Sebelum keputusan OPEC+ diumumkan akhir pekan lalu, harga minyak mentah telah mencapai penurunan kuartalan sebesar 5,7% di tengah gejolak sektor perbankan dan risiko resesi. Banyak pengamat pasar memperkirakan pembalikan atau rebound akan terjadi pada paruh kedua 2023, didukung oleh meningkatnya permintaan dari China.

Harga minyak setelah putusan OPEC+ (Sumber: Bloomberg)

Kepala Ekonom PT Bank Central Asia Tbk (BBCA) David Sumual mengatakan sejauh ini efek lonjakan harga minyak dunia belum memukul Indonesia. Dia menyebut efek domino dari manuver OPEC+ masih perlu dipantau hingga satu atau dua pekan ke depan.

“Sejauh ini kami belum melihat ada [dampak] yang signifikan karena ini reaksi dari berita. Biasanya memang akan ada lonjakan [harga minyak] pascaberita pemotongan kuota dari OPEC+. Memang, sebelumnya harga minyak sempat jatuh cukup dalam, sempat ke arah sekitar US$ 60/barel,” kata David saat dihubungi Bloomberg Technoz, Senin (3/4/2023).

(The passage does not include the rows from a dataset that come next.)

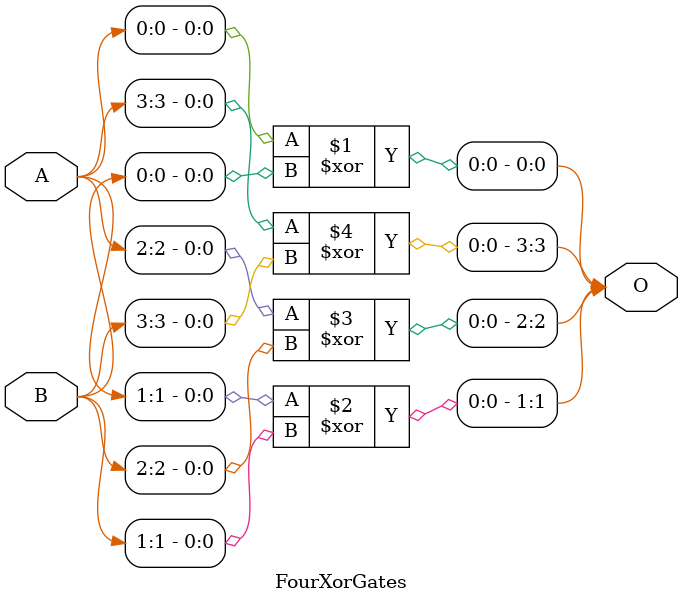
<source format=sv>
`timescale 1ns / 1ps


module FourXorGates(
    input [3:0] A,
    input [3:0] B,
    output [3:0] O
    );
    
    xor(O[0], A[0], B[0]);
    xor(O[1], A[1], B[1]);
    xor(O[2], A[2], B[2]);
    xor(O[3], A[3], B[3]);
endmodule

</source>
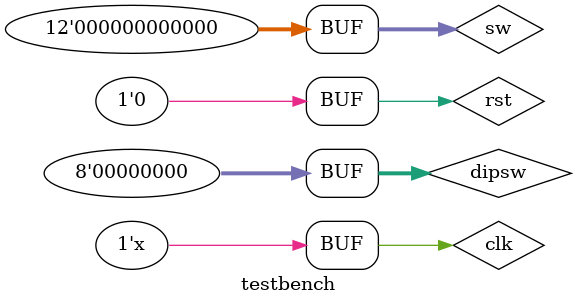
<source format=v>
`timescale 10ns / 100ps

module testbench();
reg [11:0] sw;
reg [7:0] dipsw;
reg rst, clk;
wire [3:0] led;
wire [7:0] seg;

wire lcd_e, lcd_rs, lcd_rw;
wire [7:0] lcd_data;

calculator2 u1(sw, dipsw, rst, clk, led, seg, lcd_e, lcd_rs, lcd_rw, lcd_data);
initial begin
    rst = 1; clk = 0; sw = 12'b0000_0000_0000; dipsw = 8'b0000_0000;
    #5 rst = 0;
end

always #0.25 clk = ~clk;

endmodule

</source>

Sampai dengan kuartal III-2023, David memproyeksikan harga minyak dunia mencapai kisaran US$ 75/barel hingga US$ 85/barel. 

Di Indonesia, David menilai dampak kenaikan harga minyak dunia terhadap nominal BBM subsidi tidak akan terlalu signifikan lantaran performa rupiah masih cukup bisa diandalkan. Namun, dia melihat adanya potensi kenaikan harga BBM nonsubsidi dalam beberapa waktu ke depan.

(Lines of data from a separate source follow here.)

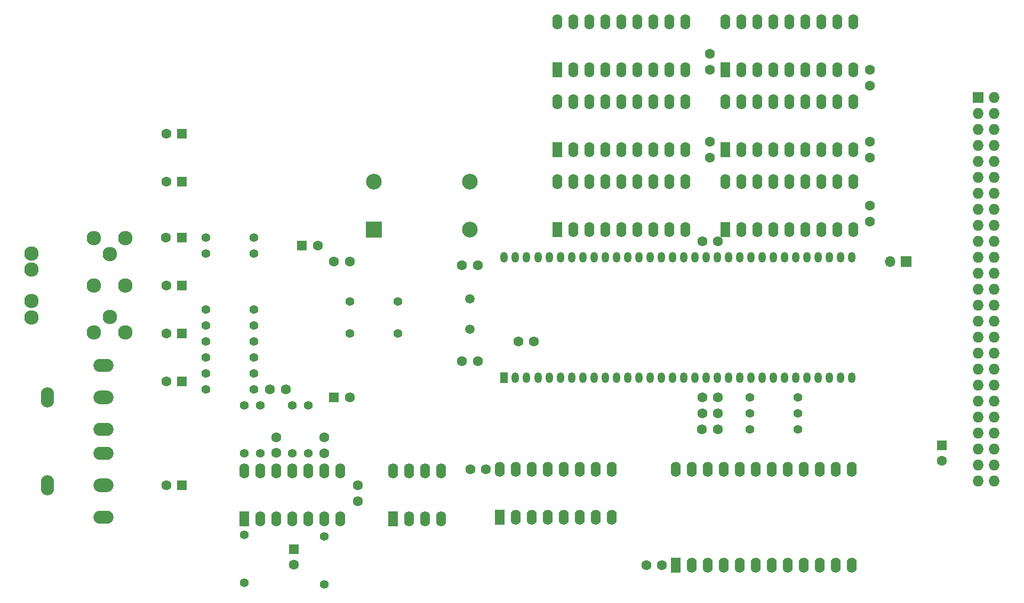
<source format=gbr>
G04 #@! TF.FileFunction,Soldermask,Bot*
%FSLAX46Y46*%
G04 Gerber Fmt 4.6, Leading zero omitted, Abs format (unit mm)*
G04 Created by KiCad (PCBNEW 4.0.7-e2-6376~61~ubuntu18.04.1) date Wed Dec  5 23:40:49 2018*
%MOMM*%
%LPD*%
G01*
G04 APERTURE LIST*
%ADD10C,0.100000*%
%ADD11R,1.600000X1.600000*%
%ADD12C,1.600000*%
%ADD13R,1.200000X1.700000*%
%ADD14O,1.200000X1.700000*%
%ADD15R,1.727200X1.727200*%
%ADD16O,1.727200X1.727200*%
%ADD17C,1.397000*%
%ADD18R,1.600000X2.400000*%
%ADD19O,1.600000X2.400000*%
%ADD20C,1.500000*%
%ADD21R,2.500000X2.500000*%
%ADD22C,2.500000*%
%ADD23R,1.700000X1.700000*%
%ADD24O,1.700000X1.700000*%
%ADD25C,2.300000*%
%ADD26O,3.197860X2.100000*%
%ADD27O,2.100000X3.197860*%
%ADD28O,3.197860X2.200000*%
G04 APERTURE END LIST*
D10*
D11*
X113030000Y-113030000D03*
D12*
X115530000Y-113030000D03*
D13*
X140050000Y-109880400D03*
D14*
X141830000Y-109880400D03*
X143610000Y-109880400D03*
X145390000Y-109880400D03*
X147170000Y-109880400D03*
X148950000Y-109880400D03*
X150730000Y-109880400D03*
X152510000Y-109880400D03*
X154290000Y-109880400D03*
X156070000Y-109880400D03*
X157850000Y-109880400D03*
X159630000Y-109880400D03*
X161410000Y-109880400D03*
X163190000Y-109880400D03*
X164970000Y-109880400D03*
X166750000Y-109880400D03*
X168530000Y-109880400D03*
X170310000Y-109880400D03*
X172090000Y-109880400D03*
X173870000Y-109880400D03*
X175650000Y-109880400D03*
X177430000Y-109880400D03*
X179210000Y-109880400D03*
X180990000Y-109880400D03*
X182770000Y-109880400D03*
X184550000Y-109880400D03*
X186330000Y-109880400D03*
X188110000Y-109880400D03*
X189890000Y-109880400D03*
X191670000Y-109880400D03*
X193450000Y-109880400D03*
X195230000Y-109880400D03*
X195230000Y-90779600D03*
X193450000Y-90779600D03*
X191670000Y-90779600D03*
X189890000Y-90779600D03*
X188110000Y-90779600D03*
X186330000Y-90779600D03*
X184550000Y-90779600D03*
X182770000Y-90779600D03*
X180990000Y-90779600D03*
X179210000Y-90779600D03*
X177430000Y-90779600D03*
X175650000Y-90779600D03*
X173870000Y-90779600D03*
X172090000Y-90779600D03*
X170310000Y-90779600D03*
X168530000Y-90779600D03*
X166750000Y-90779600D03*
X164970000Y-90779600D03*
X163190000Y-90779600D03*
X161410000Y-90779600D03*
X159630000Y-90779600D03*
X157850000Y-90779600D03*
X156070000Y-90779600D03*
X154290000Y-90779600D03*
X152510000Y-90779600D03*
X150730000Y-90779600D03*
X148950000Y-90779600D03*
X147170000Y-90779600D03*
X145390000Y-90779600D03*
X143610000Y-90779600D03*
X141830000Y-90779600D03*
X140050000Y-90779600D03*
D15*
X215265000Y-65405000D03*
D16*
X217805000Y-65405000D03*
X215265000Y-67945000D03*
X217805000Y-67945000D03*
X215265000Y-70485000D03*
X217805000Y-70485000D03*
X215265000Y-73025000D03*
X217805000Y-73025000D03*
X215265000Y-75565000D03*
X217805000Y-75565000D03*
X215265000Y-78105000D03*
X217805000Y-78105000D03*
X215265000Y-80645000D03*
X217805000Y-80645000D03*
X215265000Y-83185000D03*
X217805000Y-83185000D03*
X215265000Y-85725000D03*
X217805000Y-85725000D03*
X215265000Y-88265000D03*
X217805000Y-88265000D03*
X215265000Y-90805000D03*
X217805000Y-90805000D03*
X215265000Y-93345000D03*
X217805000Y-93345000D03*
X215265000Y-95885000D03*
X217805000Y-95885000D03*
X215265000Y-98425000D03*
X217805000Y-98425000D03*
X215265000Y-100965000D03*
X217805000Y-100965000D03*
X215265000Y-103505000D03*
X217805000Y-103505000D03*
X215265000Y-106045000D03*
X217805000Y-106045000D03*
X215265000Y-108585000D03*
X217805000Y-108585000D03*
X215265000Y-111125000D03*
X217805000Y-111125000D03*
X215265000Y-113665000D03*
X217805000Y-113665000D03*
X215265000Y-116205000D03*
X217805000Y-116205000D03*
X215265000Y-118745000D03*
X217805000Y-118745000D03*
X215265000Y-121285000D03*
X217805000Y-121285000D03*
X215265000Y-123825000D03*
X217805000Y-123825000D03*
X215265000Y-126365000D03*
X217805000Y-126365000D03*
D17*
X98806000Y-134874000D03*
X98806000Y-142494000D03*
X111506000Y-142748000D03*
X111506000Y-135128000D03*
X108966000Y-114300000D03*
X108966000Y-121920000D03*
X101346000Y-114300000D03*
X101346000Y-121920000D03*
X98806000Y-114300000D03*
X98806000Y-121920000D03*
X106426000Y-121920000D03*
X106426000Y-114300000D03*
X186690000Y-115570000D03*
X179070000Y-115570000D03*
X186690000Y-118110000D03*
X179070000Y-118110000D03*
X186690000Y-113030000D03*
X179070000Y-113030000D03*
X123190000Y-102870000D03*
X115570000Y-102870000D03*
X123190000Y-97790000D03*
X115570000Y-97790000D03*
X100330000Y-109220000D03*
X92710000Y-109220000D03*
X100330000Y-106680000D03*
X92710000Y-106680000D03*
X100330000Y-104140000D03*
X92710000Y-104140000D03*
X100330000Y-101600000D03*
X92710000Y-101600000D03*
X100330000Y-99060000D03*
X92710000Y-99060000D03*
X100330000Y-90170000D03*
X92710000Y-90170000D03*
X100330000Y-87630000D03*
X92710000Y-87630000D03*
X92710000Y-111760000D03*
X100330000Y-111760000D03*
D18*
X139319000Y-132080000D03*
D19*
X157099000Y-124460000D03*
X141859000Y-132080000D03*
X154559000Y-124460000D03*
X144399000Y-132080000D03*
X152019000Y-124460000D03*
X146939000Y-132080000D03*
X149479000Y-124460000D03*
X149479000Y-132080000D03*
X146939000Y-124460000D03*
X152019000Y-132080000D03*
X144399000Y-124460000D03*
X154559000Y-132080000D03*
X141859000Y-124460000D03*
X157099000Y-132080000D03*
X139319000Y-124460000D03*
D18*
X148463000Y-86360000D03*
D19*
X168783000Y-78740000D03*
X151003000Y-86360000D03*
X166243000Y-78740000D03*
X153543000Y-86360000D03*
X163703000Y-78740000D03*
X156083000Y-86360000D03*
X161163000Y-78740000D03*
X158623000Y-86360000D03*
X158623000Y-78740000D03*
X161163000Y-86360000D03*
X156083000Y-78740000D03*
X163703000Y-86360000D03*
X153543000Y-78740000D03*
X166243000Y-86360000D03*
X151003000Y-78740000D03*
X168783000Y-86360000D03*
X148463000Y-78740000D03*
D18*
X175133000Y-86360000D03*
D19*
X195453000Y-78740000D03*
X177673000Y-86360000D03*
X192913000Y-78740000D03*
X180213000Y-86360000D03*
X190373000Y-78740000D03*
X182753000Y-86360000D03*
X187833000Y-78740000D03*
X185293000Y-86360000D03*
X185293000Y-78740000D03*
X187833000Y-86360000D03*
X182753000Y-78740000D03*
X190373000Y-86360000D03*
X180213000Y-78740000D03*
X192913000Y-86360000D03*
X177673000Y-78740000D03*
X195453000Y-86360000D03*
X175133000Y-78740000D03*
D18*
X148463000Y-73660000D03*
D19*
X168783000Y-66040000D03*
X151003000Y-73660000D03*
X166243000Y-66040000D03*
X153543000Y-73660000D03*
X163703000Y-66040000D03*
X156083000Y-73660000D03*
X161163000Y-66040000D03*
X158623000Y-73660000D03*
X158623000Y-66040000D03*
X161163000Y-73660000D03*
X156083000Y-66040000D03*
X163703000Y-73660000D03*
X153543000Y-66040000D03*
X166243000Y-73660000D03*
X151003000Y-66040000D03*
X168783000Y-73660000D03*
X148463000Y-66040000D03*
D18*
X175133000Y-73660000D03*
D19*
X195453000Y-66040000D03*
X177673000Y-73660000D03*
X192913000Y-66040000D03*
X180213000Y-73660000D03*
X190373000Y-66040000D03*
X182753000Y-73660000D03*
X187833000Y-66040000D03*
X185293000Y-73660000D03*
X185293000Y-66040000D03*
X187833000Y-73660000D03*
X182753000Y-66040000D03*
X190373000Y-73660000D03*
X180213000Y-66040000D03*
X192913000Y-73660000D03*
X177673000Y-66040000D03*
X195453000Y-73660000D03*
X175133000Y-66040000D03*
D18*
X148463000Y-60960000D03*
D19*
X168783000Y-53340000D03*
X151003000Y-60960000D03*
X166243000Y-53340000D03*
X153543000Y-60960000D03*
X163703000Y-53340000D03*
X156083000Y-60960000D03*
X161163000Y-53340000D03*
X158623000Y-60960000D03*
X158623000Y-53340000D03*
X161163000Y-60960000D03*
X156083000Y-53340000D03*
X163703000Y-60960000D03*
X153543000Y-53340000D03*
X166243000Y-60960000D03*
X151003000Y-53340000D03*
X168783000Y-60960000D03*
X148463000Y-53340000D03*
D18*
X167259000Y-139700000D03*
D19*
X195199000Y-124460000D03*
X169799000Y-139700000D03*
X192659000Y-124460000D03*
X172339000Y-139700000D03*
X190119000Y-124460000D03*
X174879000Y-139700000D03*
X187579000Y-124460000D03*
X177419000Y-139700000D03*
X185039000Y-124460000D03*
X179959000Y-139700000D03*
X182499000Y-124460000D03*
X182499000Y-139700000D03*
X179959000Y-124460000D03*
X185039000Y-139700000D03*
X177419000Y-124460000D03*
X187579000Y-139700000D03*
X174879000Y-124460000D03*
X190119000Y-139700000D03*
X172339000Y-124460000D03*
X192659000Y-139700000D03*
X169799000Y-124460000D03*
X195199000Y-139700000D03*
X167259000Y-124460000D03*
D18*
X175133000Y-60960000D03*
D19*
X195453000Y-53340000D03*
X177673000Y-60960000D03*
X192913000Y-53340000D03*
X180213000Y-60960000D03*
X190373000Y-53340000D03*
X182753000Y-60960000D03*
X187833000Y-53340000D03*
X185293000Y-60960000D03*
X185293000Y-53340000D03*
X187833000Y-60960000D03*
X182753000Y-53340000D03*
X190373000Y-60960000D03*
X180213000Y-53340000D03*
X192913000Y-60960000D03*
X177673000Y-53340000D03*
X195453000Y-60960000D03*
X175133000Y-53340000D03*
D18*
X122428000Y-132334000D03*
D19*
X130048000Y-124714000D03*
X124968000Y-132334000D03*
X127508000Y-124714000D03*
X127508000Y-132334000D03*
X124968000Y-124714000D03*
X130048000Y-132334000D03*
X122428000Y-124714000D03*
D20*
X134620000Y-102235000D03*
X134620000Y-97355000D03*
D12*
X133350000Y-107315000D03*
X135850000Y-107315000D03*
X133350000Y-92075000D03*
X135850000Y-92075000D03*
X171490000Y-88265000D03*
X173990000Y-88265000D03*
X198120000Y-85090000D03*
X198120000Y-82590000D03*
X172720000Y-72430000D03*
X172720000Y-74930000D03*
X198120000Y-74930000D03*
X198120000Y-72430000D03*
X172720000Y-60960000D03*
X172720000Y-58460000D03*
X165100000Y-139700000D03*
X162600000Y-139700000D03*
X198120000Y-63500000D03*
X198120000Y-61000000D03*
X105370000Y-111760000D03*
X102870000Y-111760000D03*
D11*
X106680000Y-137160000D03*
D12*
X106680000Y-139660000D03*
X111506000Y-119420000D03*
X111506000Y-121920000D03*
X103886000Y-121880000D03*
X103886000Y-119380000D03*
D11*
X88900000Y-127000000D03*
D12*
X86400000Y-127000000D03*
X173990000Y-113030000D03*
X171490000Y-113030000D03*
X173990000Y-115570000D03*
X171490000Y-115570000D03*
X173950000Y-118110000D03*
X171450000Y-118110000D03*
X137160000Y-124460000D03*
X134660000Y-124460000D03*
D11*
X88900000Y-71120000D03*
D12*
X86400000Y-71120000D03*
D11*
X88900000Y-110490000D03*
D12*
X86400000Y-110490000D03*
D11*
X88900000Y-78740000D03*
D12*
X86400000Y-78740000D03*
D11*
X107950000Y-88900000D03*
D12*
X110450000Y-88900000D03*
D11*
X88900000Y-95250000D03*
D12*
X86400000Y-95250000D03*
X113030000Y-91440000D03*
X115530000Y-91440000D03*
D11*
X88900000Y-102870000D03*
D12*
X86400000Y-102870000D03*
D11*
X88860000Y-87630000D03*
D12*
X86360000Y-87630000D03*
D21*
X119380000Y-86360000D03*
D22*
X119380000Y-78740000D03*
X134620000Y-78740000D03*
X134620000Y-86360000D03*
D12*
X144780000Y-104140000D03*
X142280000Y-104140000D03*
D18*
X98806000Y-132334000D03*
D19*
X114046000Y-124714000D03*
X101346000Y-132334000D03*
X111506000Y-124714000D03*
X103886000Y-132334000D03*
X108966000Y-124714000D03*
X106426000Y-132334000D03*
X106426000Y-124714000D03*
X108966000Y-132334000D03*
X103886000Y-124714000D03*
X111506000Y-132334000D03*
X101346000Y-124714000D03*
X114046000Y-132334000D03*
X98806000Y-124714000D03*
D23*
X203835000Y-91440000D03*
D24*
X201295000Y-91440000D03*
D12*
X116840000Y-129540000D03*
X116840000Y-127040000D03*
D25*
X65030000Y-97750000D03*
X65030000Y-92750000D03*
X77430000Y-90250000D03*
X77430000Y-100250000D03*
X79930000Y-87750000D03*
X79930000Y-102750000D03*
X74930000Y-87750000D03*
X74930000Y-95250000D03*
X74930000Y-102750000D03*
X79930000Y-95250000D03*
X65024000Y-100330000D03*
X65024000Y-90170000D03*
D11*
X209550000Y-120650000D03*
D12*
X209550000Y-123150000D03*
D26*
X76454000Y-132080000D03*
D27*
X67564000Y-127000000D03*
D26*
X76454000Y-121920000D03*
D28*
X76454000Y-127000000D03*
D26*
X76454000Y-118110000D03*
D27*
X67564000Y-113030000D03*
D26*
X76454000Y-107950000D03*
D28*
X76454000Y-113030000D03*
M02*

</source>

“Belum terlalu signifikan karena rupiahnya masih kecenderungan menguat. Pengaruhnya [kenaikan harga minyak dunia] ke harga BBM [di dalam negeri] mungkin belum berubah banyak, tetapi kita lihat saja seminggu atau dua minggu ke depan. Biasanya, harga BBM yang nonsubsidi akan langsung bereaksi dan kemungkinan naik kalau [performa] rupiahnya tetap sama, tetapi harga [minyak dunia] naik terus,” jelasnya.  

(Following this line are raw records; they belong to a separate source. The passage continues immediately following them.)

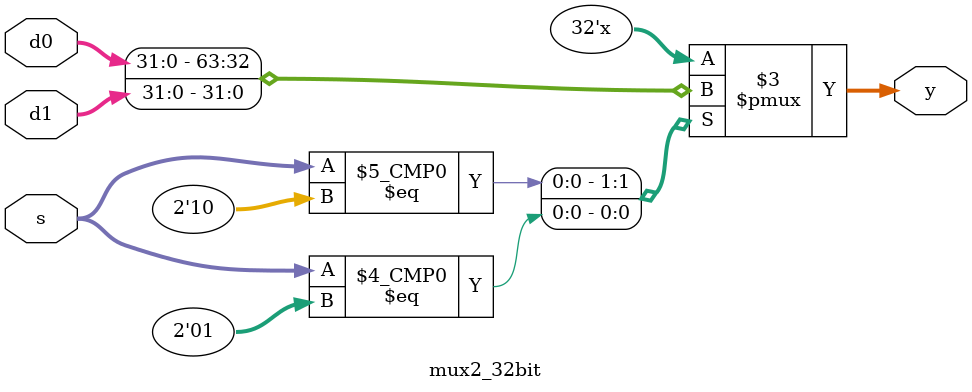
<source format=v>
module mux2_32bit(d0, d1, s, y);		//2input 32bit mux
	input [31:0] d0, d1;			// 32bits 2inputs
	input [1:0] s;					//	 select signal
	output [31:0] y;				// 32bits output
	reg [31:0] y;					// 32bits reg
	
	always @(d0, d1, s)	
	begin
		case(s)						
			2'b10		:	y <= d0;			// when M0_grant
			2'b01		:	y <= d1;			// when M1_grant
			default	:	y <= 32'bx;		// when default, unknown
		endcase
	end
endmodule

</source>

Pasok minyak dunia sebelum dan sesudah pemangkasan produksi OPEC+

Terkait dengan  dampak manuver OPEC+ ke  impor minyak dan gas (migas) Indonesia, David juga menilai kinerja pengapalan minyak hingga saat ini masih dalam kondisi normal. Menurutnya, peningkatan impor minyak normal terjadi menjelang Lebaran dengan kenaikan berkisar antara 10% hingga 15%.

“Tidak banyak [kenaikannya], biasanya 10%–15% lebih tinggi kalau menjelang Lebaran, tetapi tidak banyak terpengaruh [pemotongan produksi  OPEC+] karena biasanya sudah ada impor terjadwal,” ungkapnya.

Per Februari 2023, impor migas Indonesia tercatat US$ 2,41 miliar atau turun 17,19% secara bulanan. Hal ini dipicu penurunan impor minyak mentah sebesar 45,39% secara bulanan dan penurunan hasil minyak sebesar 8,2% secara bulanan.

Sementara itu, terkait dengan dampak harga minyak dunia terhadap inflasi, David mengaku belum bisa melakukan estimasi karena pengumumannya baru saja dilakukan satu hari lalu. Namun, dia memperkirakan tidak akan ada efek terlalu menghantam terhadap inflasi Indonesia, terutama dengan kecenderungan laju inflasi yang menurun.

“Belum tahu, baru sehari jadi belum tahu.Mungkin nanti kalau sudah seminggu dan harganya sustain. Perkiraan saya belum ada pengaruh ke inflasi. Inflasi kita masih kecenderungan menurun. Saya lihat mungkin di memasuki kuartal III sudah bisa memasuki 3%–4% sesuai target BI. Sejauh ini belum ada pengaruh dari minyak,” jelasnya.